Fremantle's North Mole is a Western Australian rite of passage. When the first proper north-westerly of autumn rolls a serious swell into the harbour, big pink snapper move tight to the stones and a small army of land-based anglers turns out with 15-foot rods, six-ounce sinkers and buckets of pilchard burley. The fish do not always show. The fishermen always do.
WA YouTuber KookFishing - whose existing mulloway series has built a steady audience for the Coupe-driving, self-deprecating Perth lifestyle - posted his second crack at the North Mole snapper trip two weeks ago. The session is on roughly 17,000 views and is the most honest piece of land-based snapper content released this autumn.
"Northwest winds, high swell equals hopefully big snapper," he told the camera while tying rigs at home. "If you can get out onto the moles during these first few storms, you're in for a pretty decent chance."

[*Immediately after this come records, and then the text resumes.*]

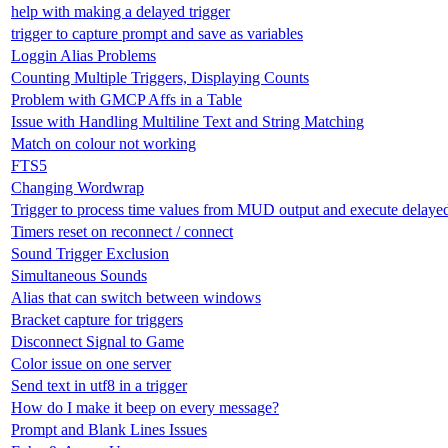
help with making a delayed trigger
trigger to capture prompt and save as variables
Loggin Alias Problems
Counting Multiple Triggers, Displaying Counts
Problem with GMCP Affs in a Table
Issue with Handling Multiline Text and String Matching
Match on colour not working
FTS5
Changing Wordwrap
Trigger to process time values from MUD output and execute delay
Timers reset on reconnect / connect
Sound Trigger Exclusion
Simultaneous Sounds
Alias that can switch between windows
Bracket capture for triggers
Disconnect Signal to Game
Color issue on one server
Send text in utf8 in a trigger
How do I make it beep on every message?
Prompt and Blank Lines Issues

The rigging was sound. A snelled 6/0 octopus and 6/0 circle, a six-ounce grapple sinker and 30-60 lb cast weight rod handled the swell. The rod itself - an Ocean's Legacy Backbone 15-foot 2-inch heavy three-piece - was matched with a Stella 10000, although KookFishing flagged that a Saragosa 10000 would do the same job for a fraction of the cost. Bait was a mix of ten herring, a frozen bonito, donor squid from his mates Salty Days and Dylan Coloran, and a freezer-burned two-kilo pack of pilchards earmarked for burley.

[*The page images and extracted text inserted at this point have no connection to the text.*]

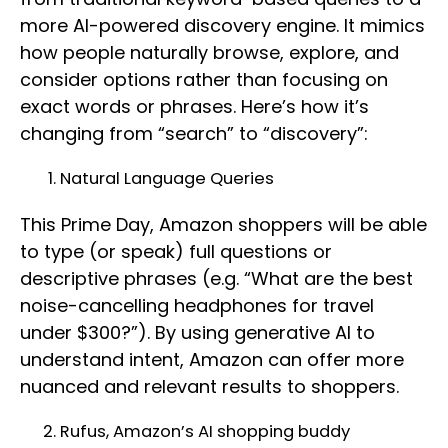
more AI-powered discovery engine. It mimics
how people naturally browse, explore, and
consider options rather than focusing on
exact words or phrases. Here’s how it’s
changing from “search” to “discovery”:
Natural Language Queries
This Prime Day, Amazon shoppers will be able
to type (or speak) full questions or
descriptive phrases (e.g. “What are the best
noise-cancelling headphones for travel
under $300?”). By using generative AI to
understand intent, Amazon can offer more
nuanced and relevant results to shoppers.
Rufus, Amazon’s AI shopping buddy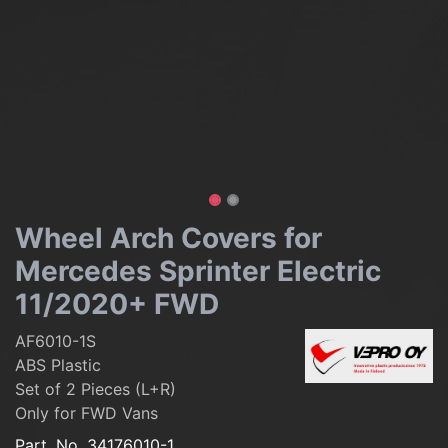
Wheel Arch Covers for
Mercedes Sprinter Electric
11/2020+ FWD
AF6010-1S
ABS Plastic
Set of 2 Pieces (L+R)
Only for FWD Vans
Part. No.
34176010-1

The rig did not survive the conditions. The first whole-squid bait was lost on the cast. The next attempt with herring took three goes to seat the sinker into the swell. Bait robbers - rats, by KookFishing's count - stripped the squid throughout the session. The verdict on the experience was unsparing.
"This kind of fishing is difficult when you've never done it before and you've kind of got no guide to go off and no recommendations," he said. "You just kind of think of what you need and you get out there for the first time and you realise you were severely unprepared. Use this video as a lesson, guys."
"You're wasting your time. Maybe they are right," KookFishing replied to the camera, half laughing. "They are extinct. Some are extinct. It really feels like it. Catch nothing but a cold."
The sting came after the upload was on the editing timeline. The session blanked. Two days later, his Facebook feed lit up with photos of Perth pink snapper landed off the same stretch of wall.
"After recording that video, I think a couple of days later, I seen on some Facebook posts that North Co ended up firing up with snapper," he said. "But I guess that's just how the cookie crumbles, as I like to say."
The video closes with KookFishing canvassing his audience for a series. The pitch is open - if viewers want a North Mole snapper hunt run as a recurring storyline in the same shape as his existing mulloway series, episode one is already in the bank.
For anglers planning their own first land-based session at North Mole, the most useful piece of advice in the entire 17 minutes is incidental. The wash. The position of the rod holder. The decision to stay back from the edge.
"You can't even step anywhere near the water's edge up the top here," he said while scouting a position closer to the water. "It's just really, really dangerous, actually."